No offense, but you simply are reiterating your ignorance on the process.
None taken, but...I'm right, lol.
Perhaps a simple, but dissimilar example might help. You go to a car dealer and their MSRP is 50,000. You end up paying 40,000. Have they committed fraud? Have you been defrauded?
No because the seller simply lowered the selling price, which is not what we're talking about here.
Let's say you're interested in getting a loan for a new start-up venture. They want to know the value of your assets so that they can recoup things of value in case your new business goes tits-up and you can't make payments. Let's say your main residence is your collateral. On your loan papers, you claim you have a 4-bedroom, 3-bathroom, 4000-foot home; in reality, it's 3-bedroom, 1.5 baths, and 2 bedrooms.
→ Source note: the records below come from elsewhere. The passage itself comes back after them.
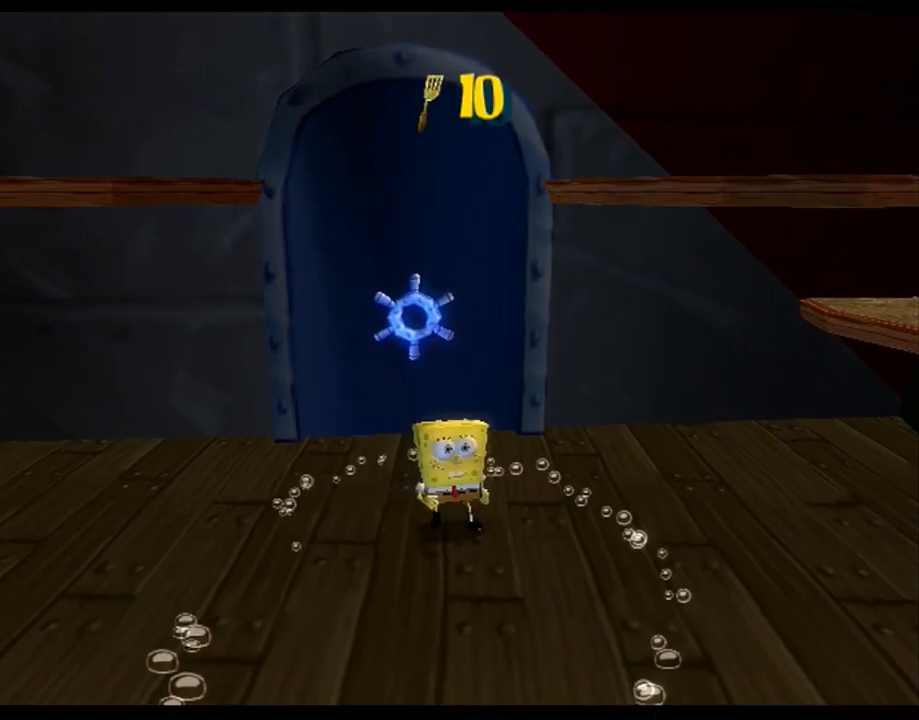
{"buttons": ["R2"], "left_stick": "center", "right_stick": "center", "events": [[250, "R2", "up"], [300, "R2", "down"], [383, "R2", "up"], [417, "R2", "down"]]}
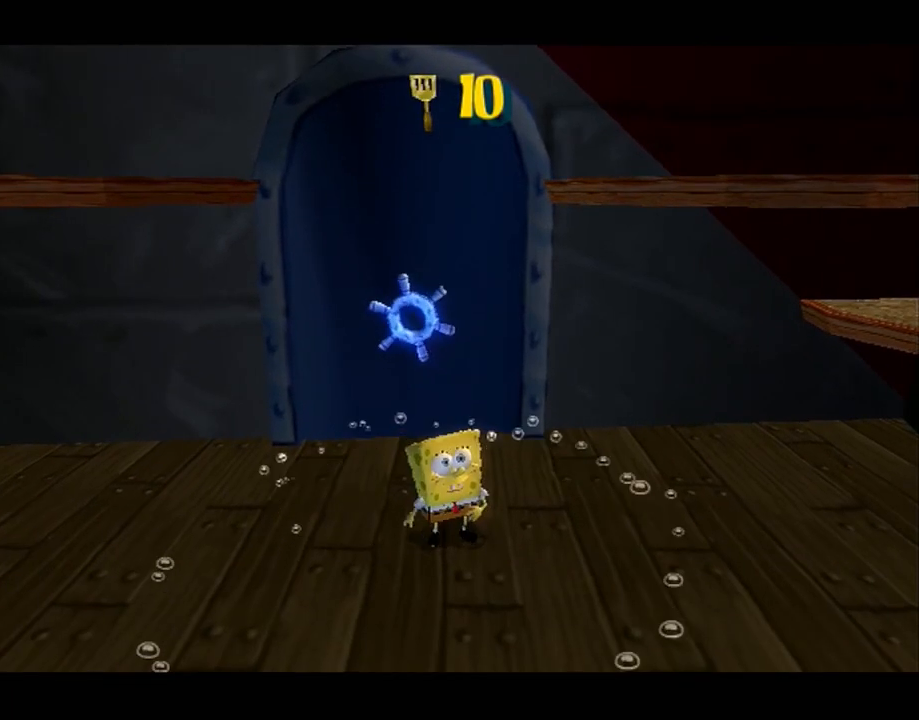
{"buttons": [], "left_stick": "left", "right_stick": "center", "events": [[117, "R2", "up"], [117, "left_stick", "left"]]}
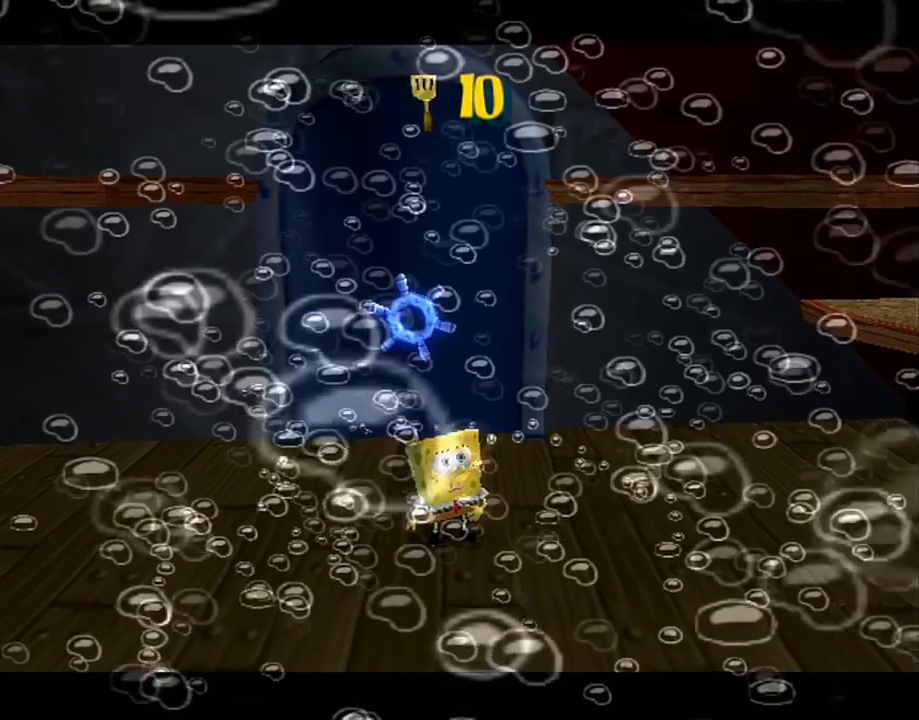
{"buttons": [], "left_stick": "left", "right_stick": "center", "events": []}
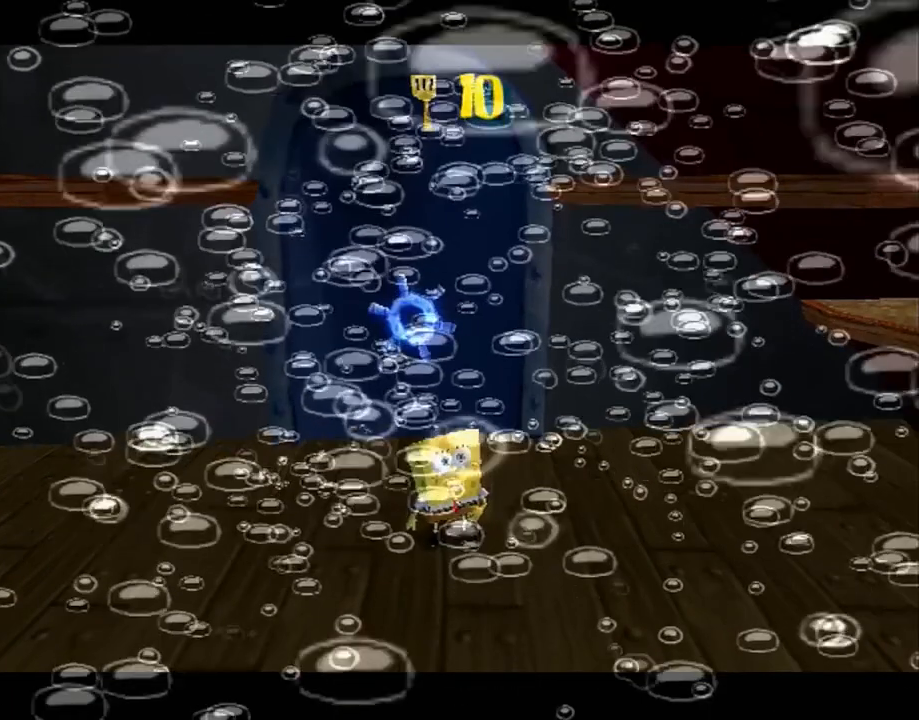
{"buttons": [], "left_stick": "left", "right_stick": "center", "events": []}
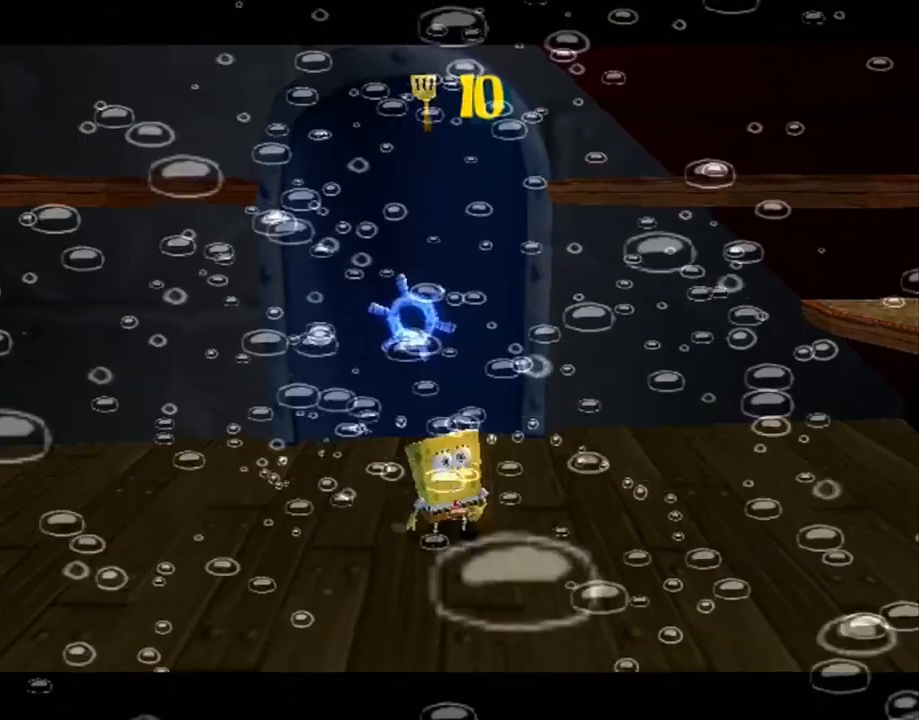
{"buttons": [], "left_stick": "left", "right_stick": "center", "events": []}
I admit maybe not the best, most realistic analogy because most banks I know would probably insist on an appraisal in writing by a licensed appraiser - that's just another difference between a billionaire bullshitter like the Don and regular folk like you and me. If you're really rich, popular, and know the right people, I guess banks stop asking questions.
The banks should have done more due diligence, but my guess is they probably didn't because nobody in this transaction - not Donald, not the banks, not anyone - believed they'd ever be investigated, even though they all behaved shadily.